In the material below, find the line that contains "cup: present [216,399,247,431]" and the line that contains "hardback book: none [655,593,812,700]", then write out exactly those two lines and everything between them.

▶ **AVAILABLE DATA**:
_ _ _ _ _
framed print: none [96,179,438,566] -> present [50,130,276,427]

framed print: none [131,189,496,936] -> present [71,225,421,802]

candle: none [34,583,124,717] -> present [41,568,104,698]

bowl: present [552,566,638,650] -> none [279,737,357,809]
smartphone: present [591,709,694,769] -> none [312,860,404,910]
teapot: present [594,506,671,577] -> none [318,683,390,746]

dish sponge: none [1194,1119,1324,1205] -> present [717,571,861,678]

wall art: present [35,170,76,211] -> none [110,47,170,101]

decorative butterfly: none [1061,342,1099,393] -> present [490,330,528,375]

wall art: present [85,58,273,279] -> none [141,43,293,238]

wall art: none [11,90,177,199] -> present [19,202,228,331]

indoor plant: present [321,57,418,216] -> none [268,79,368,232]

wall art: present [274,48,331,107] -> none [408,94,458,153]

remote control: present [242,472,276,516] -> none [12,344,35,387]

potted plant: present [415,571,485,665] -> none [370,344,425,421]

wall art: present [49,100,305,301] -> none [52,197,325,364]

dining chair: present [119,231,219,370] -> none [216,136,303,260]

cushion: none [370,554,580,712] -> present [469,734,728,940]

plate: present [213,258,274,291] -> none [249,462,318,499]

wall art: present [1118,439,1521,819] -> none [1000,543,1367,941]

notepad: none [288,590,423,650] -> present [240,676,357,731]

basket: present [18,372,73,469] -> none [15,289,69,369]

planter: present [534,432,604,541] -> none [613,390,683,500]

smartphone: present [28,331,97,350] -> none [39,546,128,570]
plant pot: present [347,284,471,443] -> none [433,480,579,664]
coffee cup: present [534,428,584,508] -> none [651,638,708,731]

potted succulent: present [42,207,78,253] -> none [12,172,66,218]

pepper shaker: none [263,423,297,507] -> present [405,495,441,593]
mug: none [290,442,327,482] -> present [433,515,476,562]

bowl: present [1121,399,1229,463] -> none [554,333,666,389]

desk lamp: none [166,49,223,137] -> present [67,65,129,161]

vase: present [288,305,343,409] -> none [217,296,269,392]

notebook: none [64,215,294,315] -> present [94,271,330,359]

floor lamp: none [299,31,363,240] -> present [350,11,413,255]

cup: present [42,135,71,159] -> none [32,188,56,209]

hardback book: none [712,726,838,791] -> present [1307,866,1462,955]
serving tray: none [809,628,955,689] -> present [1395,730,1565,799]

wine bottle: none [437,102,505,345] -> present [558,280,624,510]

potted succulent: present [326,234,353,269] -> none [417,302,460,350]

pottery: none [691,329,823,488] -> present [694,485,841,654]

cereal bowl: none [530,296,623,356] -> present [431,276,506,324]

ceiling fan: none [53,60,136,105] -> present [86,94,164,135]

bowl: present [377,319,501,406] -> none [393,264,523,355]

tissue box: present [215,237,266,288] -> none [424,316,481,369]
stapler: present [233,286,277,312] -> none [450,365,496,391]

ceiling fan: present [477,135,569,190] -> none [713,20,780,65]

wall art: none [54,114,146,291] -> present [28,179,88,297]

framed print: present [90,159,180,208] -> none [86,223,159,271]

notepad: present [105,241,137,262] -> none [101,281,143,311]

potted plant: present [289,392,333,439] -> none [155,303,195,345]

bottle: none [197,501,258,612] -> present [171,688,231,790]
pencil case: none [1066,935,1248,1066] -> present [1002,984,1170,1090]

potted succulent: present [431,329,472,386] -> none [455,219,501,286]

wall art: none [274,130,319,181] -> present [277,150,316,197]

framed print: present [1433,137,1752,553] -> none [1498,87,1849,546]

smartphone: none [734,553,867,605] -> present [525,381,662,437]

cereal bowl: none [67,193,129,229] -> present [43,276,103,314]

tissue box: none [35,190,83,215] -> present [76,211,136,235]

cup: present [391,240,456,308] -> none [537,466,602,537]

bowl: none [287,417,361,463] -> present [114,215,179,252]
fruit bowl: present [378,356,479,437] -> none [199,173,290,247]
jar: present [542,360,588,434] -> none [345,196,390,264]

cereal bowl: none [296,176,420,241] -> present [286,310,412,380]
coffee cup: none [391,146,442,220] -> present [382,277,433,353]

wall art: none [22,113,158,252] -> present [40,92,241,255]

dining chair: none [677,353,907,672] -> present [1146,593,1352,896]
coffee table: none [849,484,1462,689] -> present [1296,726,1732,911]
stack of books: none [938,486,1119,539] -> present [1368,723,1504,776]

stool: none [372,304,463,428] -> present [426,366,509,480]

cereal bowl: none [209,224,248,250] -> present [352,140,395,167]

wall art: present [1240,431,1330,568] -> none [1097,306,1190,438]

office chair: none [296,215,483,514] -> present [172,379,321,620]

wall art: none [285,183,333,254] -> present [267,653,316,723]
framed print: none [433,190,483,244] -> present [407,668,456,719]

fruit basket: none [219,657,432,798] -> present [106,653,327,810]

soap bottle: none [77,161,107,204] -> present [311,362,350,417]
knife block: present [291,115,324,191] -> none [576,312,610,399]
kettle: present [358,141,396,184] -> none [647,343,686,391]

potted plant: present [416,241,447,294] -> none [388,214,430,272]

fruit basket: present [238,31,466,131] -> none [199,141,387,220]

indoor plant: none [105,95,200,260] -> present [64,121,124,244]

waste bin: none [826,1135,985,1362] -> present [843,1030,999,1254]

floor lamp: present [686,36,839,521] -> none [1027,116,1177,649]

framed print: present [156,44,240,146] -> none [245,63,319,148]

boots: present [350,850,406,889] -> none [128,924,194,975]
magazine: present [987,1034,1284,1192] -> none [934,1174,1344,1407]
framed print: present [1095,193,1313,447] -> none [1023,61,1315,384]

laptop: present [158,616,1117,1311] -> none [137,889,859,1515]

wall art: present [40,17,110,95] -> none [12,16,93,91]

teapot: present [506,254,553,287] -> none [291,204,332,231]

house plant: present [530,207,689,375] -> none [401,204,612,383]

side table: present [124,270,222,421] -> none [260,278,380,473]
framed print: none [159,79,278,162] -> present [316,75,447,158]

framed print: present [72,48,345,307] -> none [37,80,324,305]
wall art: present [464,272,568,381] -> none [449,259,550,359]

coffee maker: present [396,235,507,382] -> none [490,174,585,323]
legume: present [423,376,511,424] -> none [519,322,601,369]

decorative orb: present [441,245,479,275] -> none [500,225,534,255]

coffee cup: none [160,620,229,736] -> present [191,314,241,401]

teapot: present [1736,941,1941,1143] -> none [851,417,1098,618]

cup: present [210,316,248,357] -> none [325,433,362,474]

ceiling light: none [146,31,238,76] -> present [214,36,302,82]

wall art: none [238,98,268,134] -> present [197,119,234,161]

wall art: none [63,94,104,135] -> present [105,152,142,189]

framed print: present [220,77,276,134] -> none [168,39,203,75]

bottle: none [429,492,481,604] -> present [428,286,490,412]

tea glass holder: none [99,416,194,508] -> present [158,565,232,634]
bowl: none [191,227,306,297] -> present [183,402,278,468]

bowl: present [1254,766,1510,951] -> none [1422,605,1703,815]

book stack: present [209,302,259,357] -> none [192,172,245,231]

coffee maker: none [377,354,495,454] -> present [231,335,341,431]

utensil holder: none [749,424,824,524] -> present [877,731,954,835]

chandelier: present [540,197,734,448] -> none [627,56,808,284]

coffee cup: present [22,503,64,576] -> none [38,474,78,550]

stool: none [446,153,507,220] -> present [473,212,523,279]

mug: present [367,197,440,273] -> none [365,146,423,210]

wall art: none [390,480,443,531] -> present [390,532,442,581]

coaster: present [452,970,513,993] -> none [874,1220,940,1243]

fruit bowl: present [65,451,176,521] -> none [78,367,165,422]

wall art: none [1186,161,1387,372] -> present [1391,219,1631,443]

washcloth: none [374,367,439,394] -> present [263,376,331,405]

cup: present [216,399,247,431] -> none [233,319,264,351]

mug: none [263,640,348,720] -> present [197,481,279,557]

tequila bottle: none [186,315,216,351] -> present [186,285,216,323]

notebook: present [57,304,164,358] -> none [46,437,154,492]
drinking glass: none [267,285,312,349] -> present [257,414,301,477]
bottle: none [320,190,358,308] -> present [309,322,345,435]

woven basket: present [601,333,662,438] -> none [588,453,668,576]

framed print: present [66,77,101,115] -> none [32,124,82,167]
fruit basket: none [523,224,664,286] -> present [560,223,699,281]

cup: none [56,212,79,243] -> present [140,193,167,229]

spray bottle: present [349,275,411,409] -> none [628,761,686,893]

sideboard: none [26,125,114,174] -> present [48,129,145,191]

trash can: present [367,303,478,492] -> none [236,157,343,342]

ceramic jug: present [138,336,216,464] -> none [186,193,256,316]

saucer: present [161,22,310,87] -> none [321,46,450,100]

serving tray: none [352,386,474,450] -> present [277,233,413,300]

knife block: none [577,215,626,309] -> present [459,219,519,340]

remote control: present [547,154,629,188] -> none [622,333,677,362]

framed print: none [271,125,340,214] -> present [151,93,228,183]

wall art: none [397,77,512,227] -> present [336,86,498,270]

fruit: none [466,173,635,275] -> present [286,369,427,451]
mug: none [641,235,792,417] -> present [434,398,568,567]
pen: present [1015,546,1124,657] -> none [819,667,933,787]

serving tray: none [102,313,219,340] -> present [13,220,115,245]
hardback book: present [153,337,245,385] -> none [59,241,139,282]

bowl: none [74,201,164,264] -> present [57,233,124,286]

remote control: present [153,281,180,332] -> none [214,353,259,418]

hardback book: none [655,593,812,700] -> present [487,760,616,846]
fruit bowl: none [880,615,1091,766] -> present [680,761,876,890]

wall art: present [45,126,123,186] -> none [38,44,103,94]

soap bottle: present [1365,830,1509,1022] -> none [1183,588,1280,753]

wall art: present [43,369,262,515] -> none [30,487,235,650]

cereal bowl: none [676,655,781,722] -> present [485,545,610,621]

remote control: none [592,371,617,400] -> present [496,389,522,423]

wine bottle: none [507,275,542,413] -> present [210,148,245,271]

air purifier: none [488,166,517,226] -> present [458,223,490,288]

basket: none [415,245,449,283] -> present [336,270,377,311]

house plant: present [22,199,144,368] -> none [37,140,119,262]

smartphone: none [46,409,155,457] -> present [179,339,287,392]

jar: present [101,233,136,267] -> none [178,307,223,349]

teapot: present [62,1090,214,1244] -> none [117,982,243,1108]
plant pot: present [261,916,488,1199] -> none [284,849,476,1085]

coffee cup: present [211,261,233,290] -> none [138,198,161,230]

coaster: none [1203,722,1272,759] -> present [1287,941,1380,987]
_ _ _ _ _
▶ **EXERCISE ANSWER**:
cup: present [216,399,247,431] -> none [233,319,264,351]

mug: none [263,640,348,720] -> present [197,481,279,557]

tequila bottle: none [186,315,216,351] -> present [186,285,216,323]

notebook: present [57,304,164,358] -> none [46,437,154,492]
drinking glass: none [267,285,312,349] -> present [257,414,301,477]
bottle: none [320,190,358,308] -> present [309,322,345,435]

woven basket: present [601,333,662,438] -> none [588,453,668,576]

framed print: present [66,77,101,115] -> none [32,124,82,167]
fruit basket: none [523,224,664,286] -> present [560,223,699,281]

cup: none [56,212,79,243] -> present [140,193,167,229]

spray bottle: present [349,275,411,409] -> none [628,761,686,893]

sideboard: none [26,125,114,174] -> present [48,129,145,191]

trash can: present [367,303,478,492] -> none [236,157,343,342]

ceramic jug: present [138,336,216,464] -> none [186,193,256,316]

saucer: present [161,22,310,87] -> none [321,46,450,100]

serving tray: none [352,386,474,450] -> present [277,233,413,300]

knife block: none [577,215,626,309] -> present [459,219,519,340]

remote control: present [547,154,629,188] -> none [622,333,677,362]

framed print: none [271,125,340,214] -> present [151,93,228,183]

wall art: none [397,77,512,227] -> present [336,86,498,270]

fruit: none [466,173,635,275] -> present [286,369,427,451]
mug: none [641,235,792,417] -> present [434,398,568,567]
pen: present [1015,546,1124,657] -> none [819,667,933,787]

serving tray: none [102,313,219,340] -> present [13,220,115,245]
hardback book: present [153,337,245,385] -> none [59,241,139,282]

bowl: none [74,201,164,264] -> present [57,233,124,286]

remote control: present [153,281,180,332] -> none [214,353,259,418]

hardback book: none [655,593,812,700] -> present [487,760,616,846]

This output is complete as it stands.